Start of Exercise materials
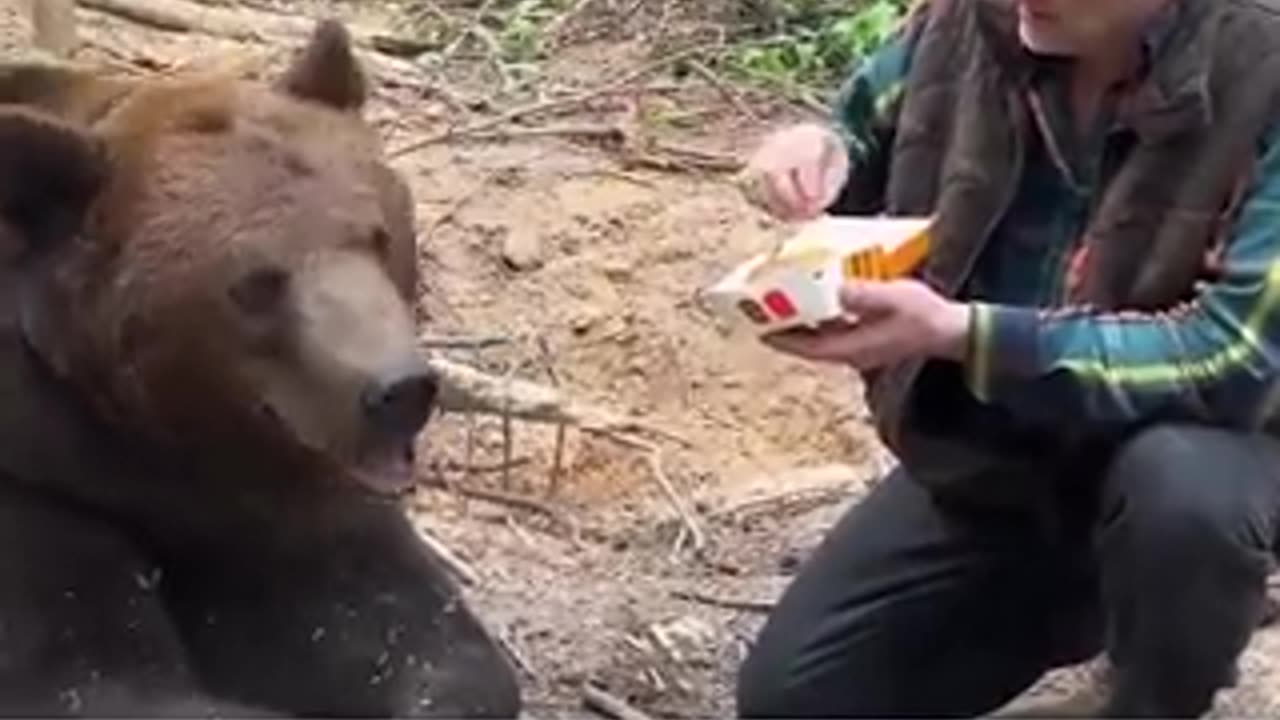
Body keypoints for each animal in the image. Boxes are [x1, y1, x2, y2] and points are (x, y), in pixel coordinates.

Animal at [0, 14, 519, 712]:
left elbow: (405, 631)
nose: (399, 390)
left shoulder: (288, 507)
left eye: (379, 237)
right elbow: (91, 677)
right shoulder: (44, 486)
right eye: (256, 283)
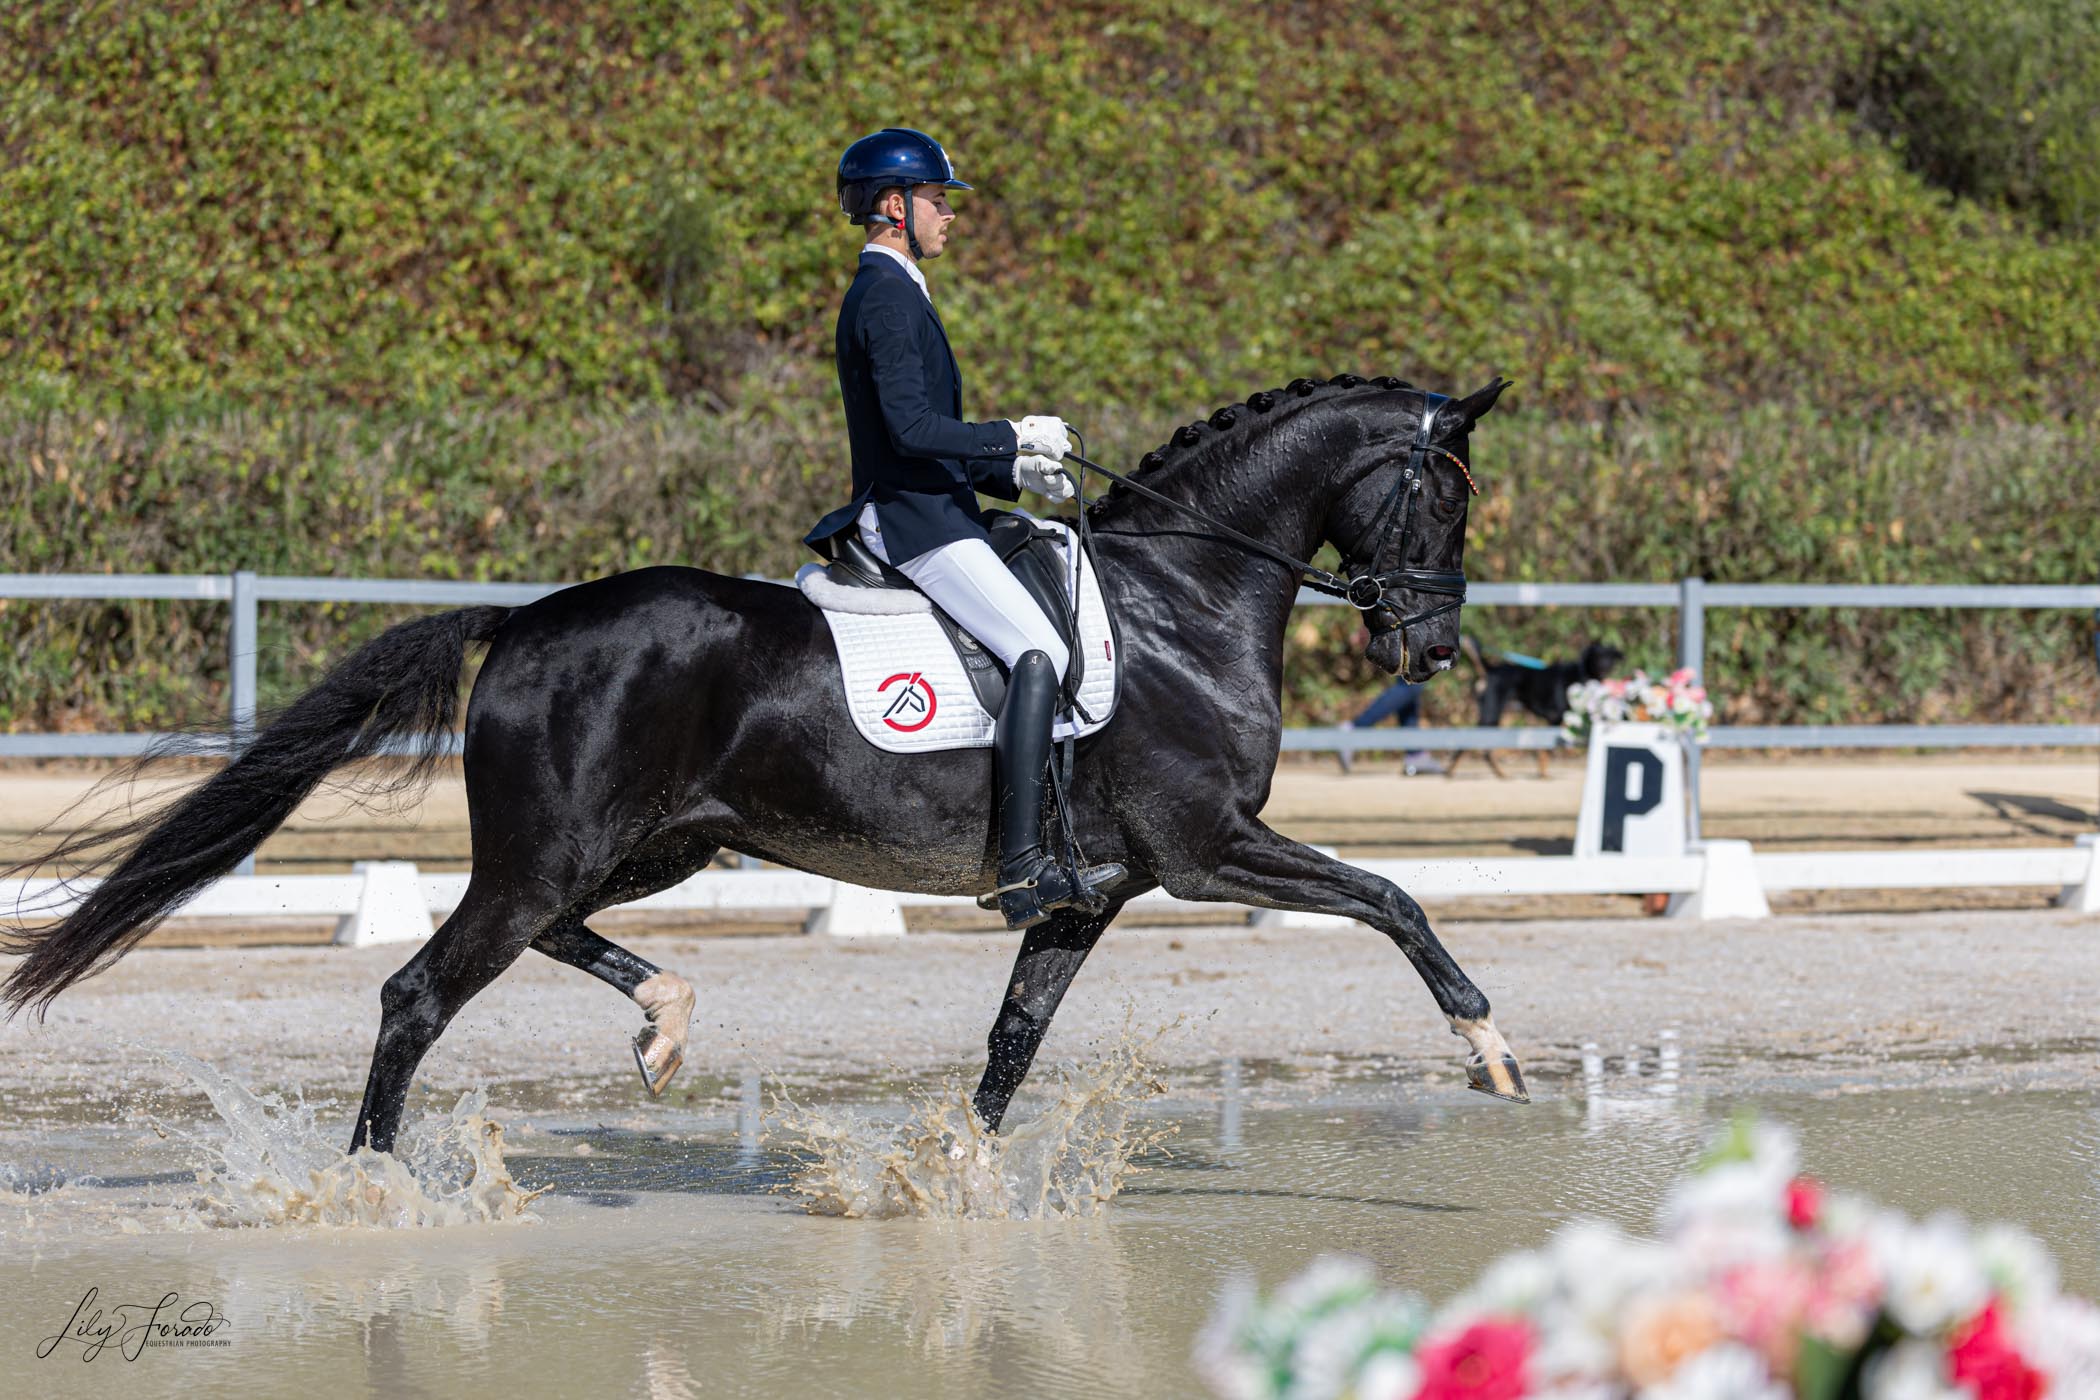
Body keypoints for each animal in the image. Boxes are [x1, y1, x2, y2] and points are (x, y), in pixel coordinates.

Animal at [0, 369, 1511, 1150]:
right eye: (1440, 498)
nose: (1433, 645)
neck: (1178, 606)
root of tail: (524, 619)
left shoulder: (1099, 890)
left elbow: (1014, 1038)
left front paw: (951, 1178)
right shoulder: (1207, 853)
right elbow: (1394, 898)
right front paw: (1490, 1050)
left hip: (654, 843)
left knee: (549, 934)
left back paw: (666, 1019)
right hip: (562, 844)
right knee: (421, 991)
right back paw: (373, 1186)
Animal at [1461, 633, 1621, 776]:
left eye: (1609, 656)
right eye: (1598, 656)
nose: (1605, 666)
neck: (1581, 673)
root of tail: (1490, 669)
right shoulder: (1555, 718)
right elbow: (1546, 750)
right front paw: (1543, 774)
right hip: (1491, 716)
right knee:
End of Exercise materials
Aim of the task |
Reproduce the line that contains "neck: (1581, 673)" and each line after it through the last line of the entries above, exactly; leave out all earlier lines.

Exercise answer |
neck: (1581, 673)
root of tail: (1490, 669)
right shoulder: (1555, 718)
right elbow: (1546, 750)
right front paw: (1543, 774)
right hip: (1491, 716)
right knee:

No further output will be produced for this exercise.